Lay out the text lines from all of the items as a JSON list of strings, one string per line, with blank lines dropped and the pictures left out.

## [Given data]
◆ ◆ ◆

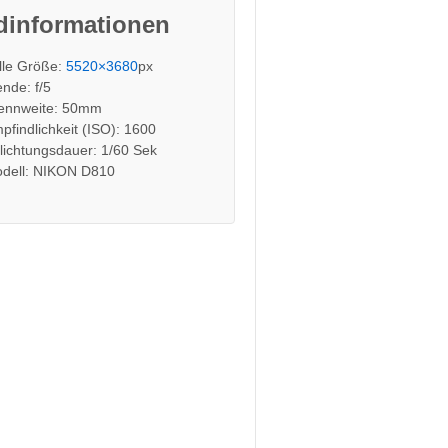
dinformationen
lle Größe:
5520×3680
px
ende: f/5
ennweite: 50mm
pfindlichkeit (ISO): 1600
lichtungsdauer: 1/60 Sek
dell: NIKON D810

◆ ◆ ◆

## [Written solution]
[
  "dinformationen",
  "lle Größe:",
  "5520×3680",
  "px",
  "ende: f/5",
  "ennweite: 50mm",
  "pfindlichkeit (ISO): 1600",
  "lichtungsdauer: 1/60 Sek",
  "dell: NIKON D810"
]